Because the black and orange colors are determined by joining two separate pairs of X-chromosomes, calicos are nearly always female, except in the event of an extra Y mutation on one of the pairs.
One would hardly expect calico cats to hold the key for treating and preventing obesity in humans, known for sleeping all day and being spoiled by their owners, but their unusual black and orange color patterned coat may hold the secret. Because the black and orange colors are determined by joining two separate pairs of X-chromosomes, calicos are nearly always female, except in the event of an extra Y mutation on one of the pairs. The way the genes interact is what is most intriguing to biologists. In order to produce the pattern, both sex-linked X-chromosomes come together, pushing out other traits. In order for them to join together, one X-chromosome is silenced in the pairing of cells. The consequence is that the genes produce one phenotype over the other, preventing one color from dominating, for example. This determination results in a compromise of both.
Now, using a new technology called soft X-ray tomography which allows for three-dimensional views of cellular components, researcher Elizabeth Smith from the University of California- San Francisco is able to spot the activity of chromosomes and discovered that obesity is also determined by a similar interaction among X-chromosomes.

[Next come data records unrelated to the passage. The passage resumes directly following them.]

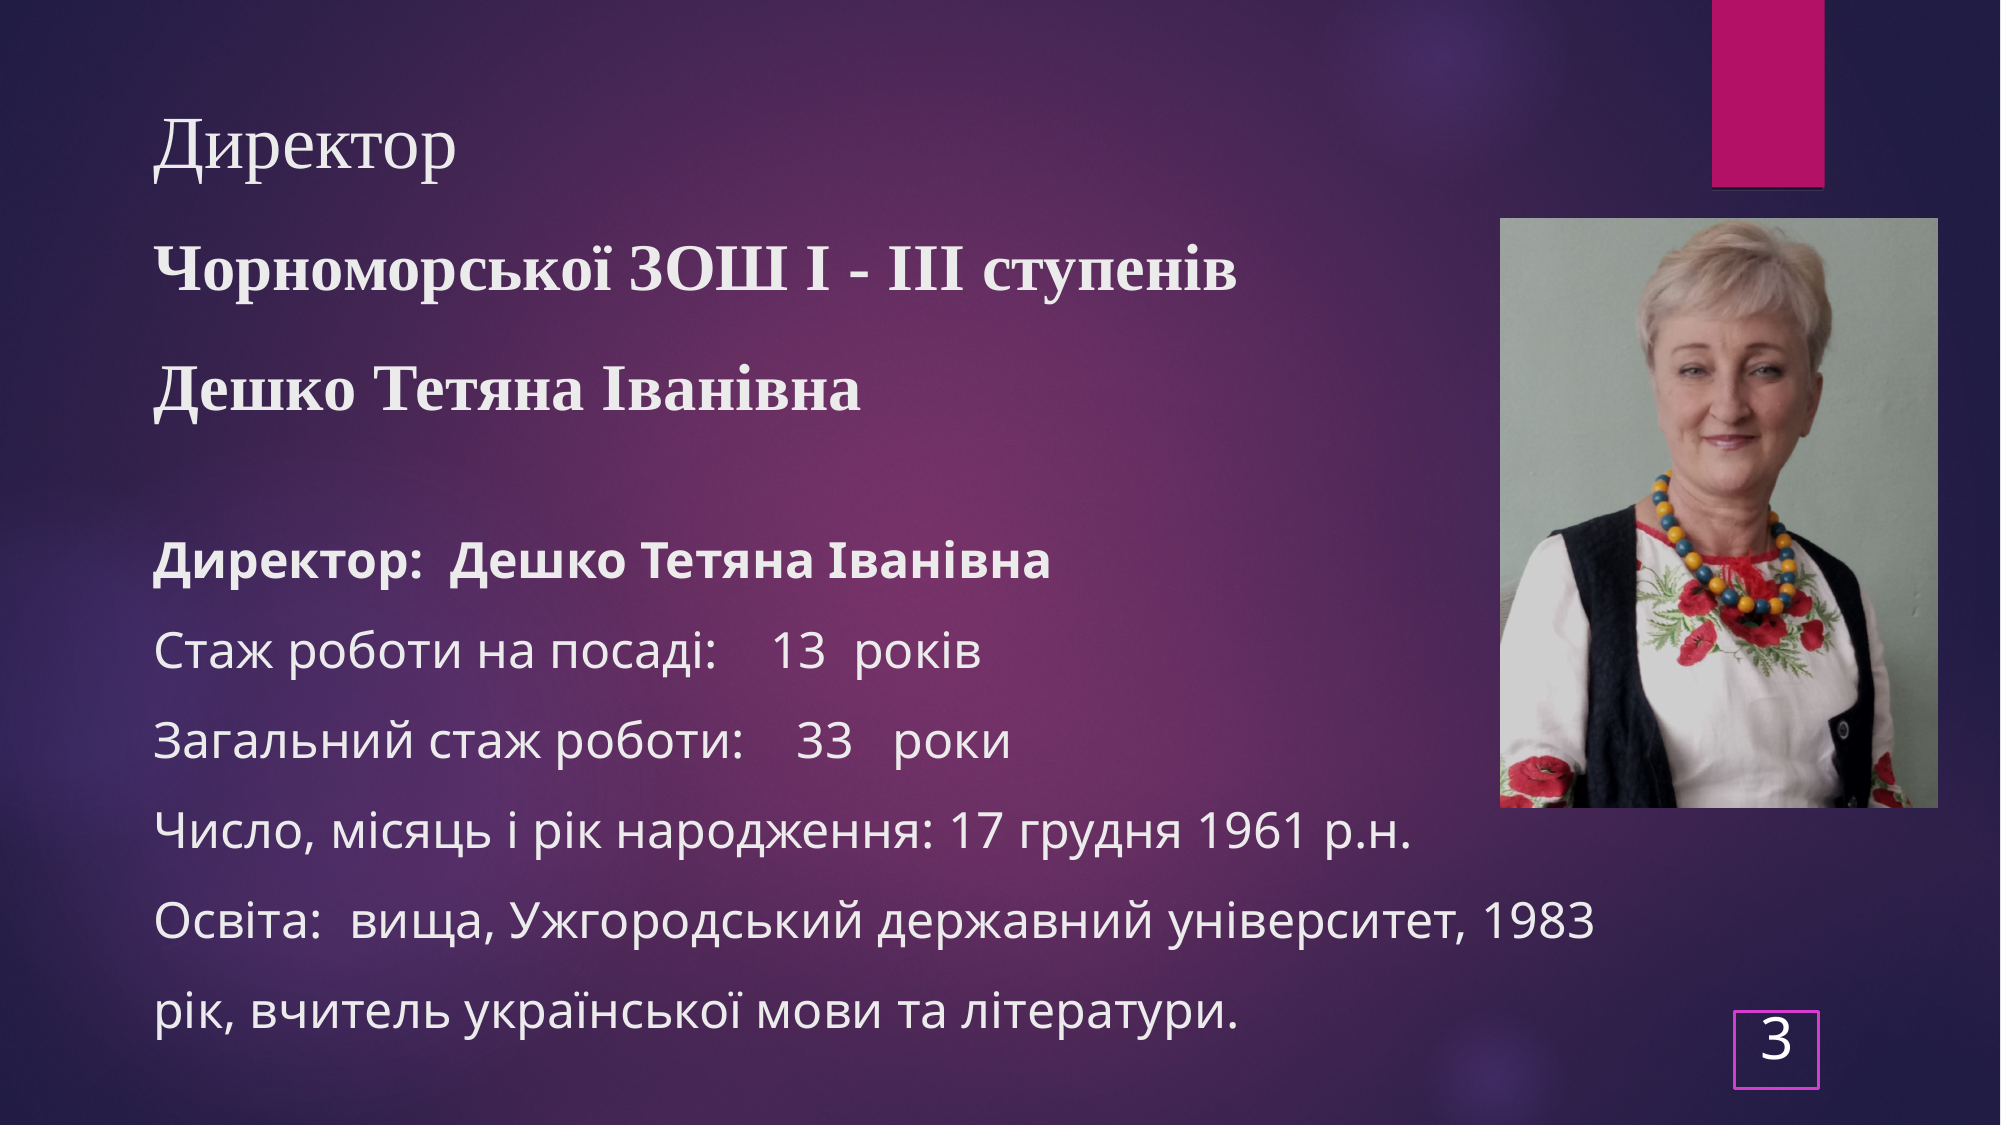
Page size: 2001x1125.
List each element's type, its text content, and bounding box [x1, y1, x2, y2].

title Директор Чорноморської ЗОШ І - ІІІ ступенів Дешко Тетяна Іванівна Директор: Дешко Тетяна Іванівна Стаж роботи на посаді: 13 років Загальний стаж роботи: 33 роки Число, місяць і рік народження: 17 грудня 1961 р.н. Освіта: вища, Ужгородський державний університет, 1983 рік, вчитель української мови та літератури. [138, 40, 1649, 299]
slide_number <номер> [1736, 1013, 1817, 1087]
slide_number <номер> [1710, 976, 1844, 1089]
picture [0, 0, 2001, 1125]
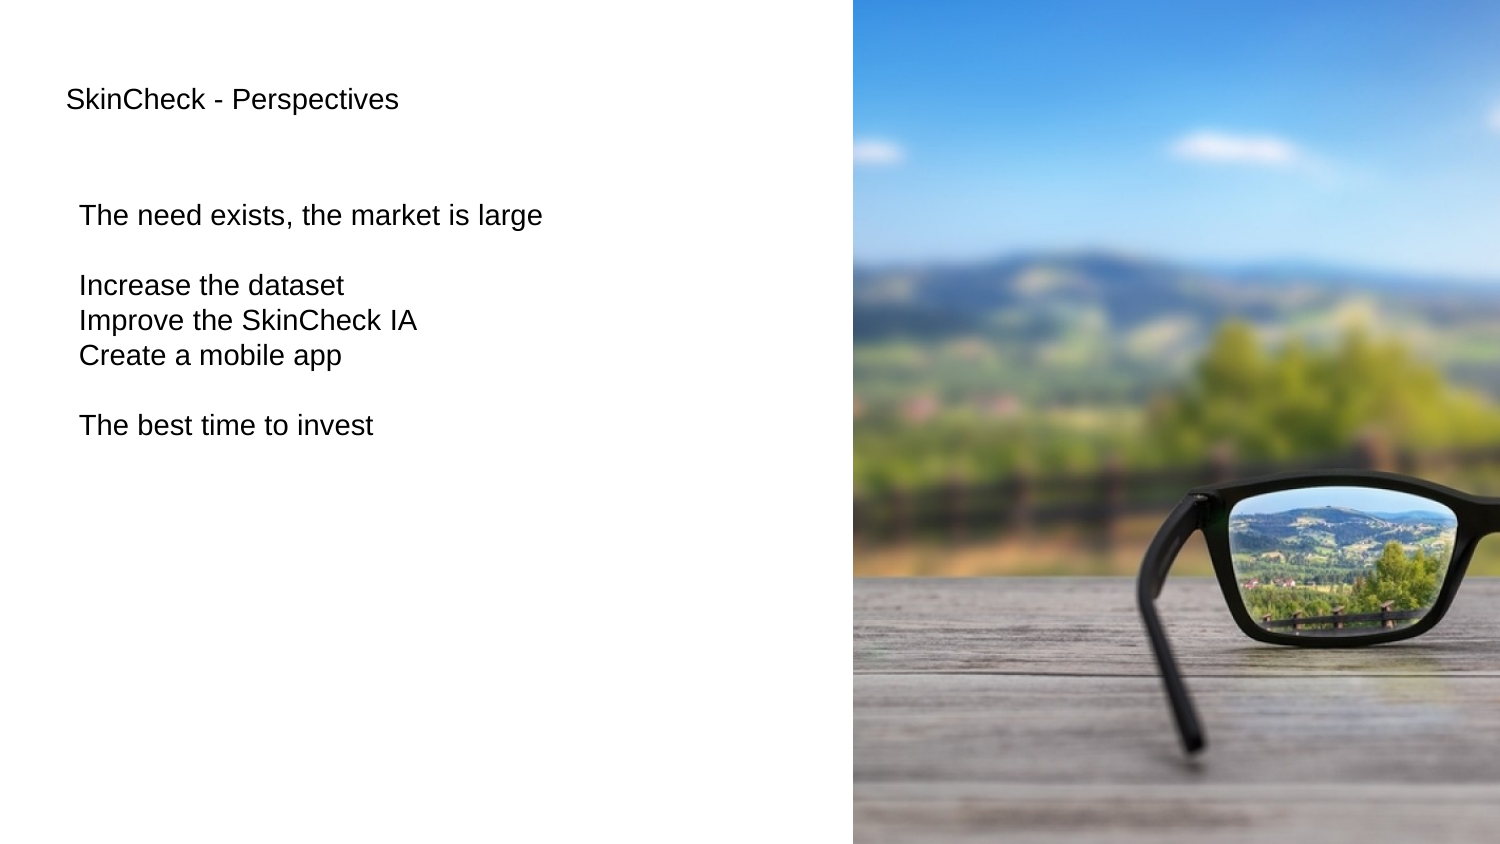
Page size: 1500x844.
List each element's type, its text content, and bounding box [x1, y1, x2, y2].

list The need exists, the market is large Increase the dataset Improve the SkinCheck IA Create a mobile app The best time to invest [51, 189, 853, 750]
title SkinCheck - Perspectives [51, 72, 853, 167]
picture [853, 0, 1500, 844]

With this sort of magnification, researchers like Smith are able to probe specific genes within the cell’s infinitely small nucleus, delving deep into live, hydrated microscopic cells for the first time. Although scientists have known for ages the size and structure of nucleotides, this technology has now enabled them to observe and isolate the specific parts. This time their focus was on the inactive cells, the behaviors of genes that have been switched off and how they affect the system of the living animal, specifically marking them with fluorescent probes, and even recognizing the isolated parts that make up a single chromosome.
Using the latest in gene therapy techniques, Smith and her colleagues may in the future be able to regulate the shuffling of DNA chromosomes without significantly harming the DNA or the neutrality of the mutations the genes produce.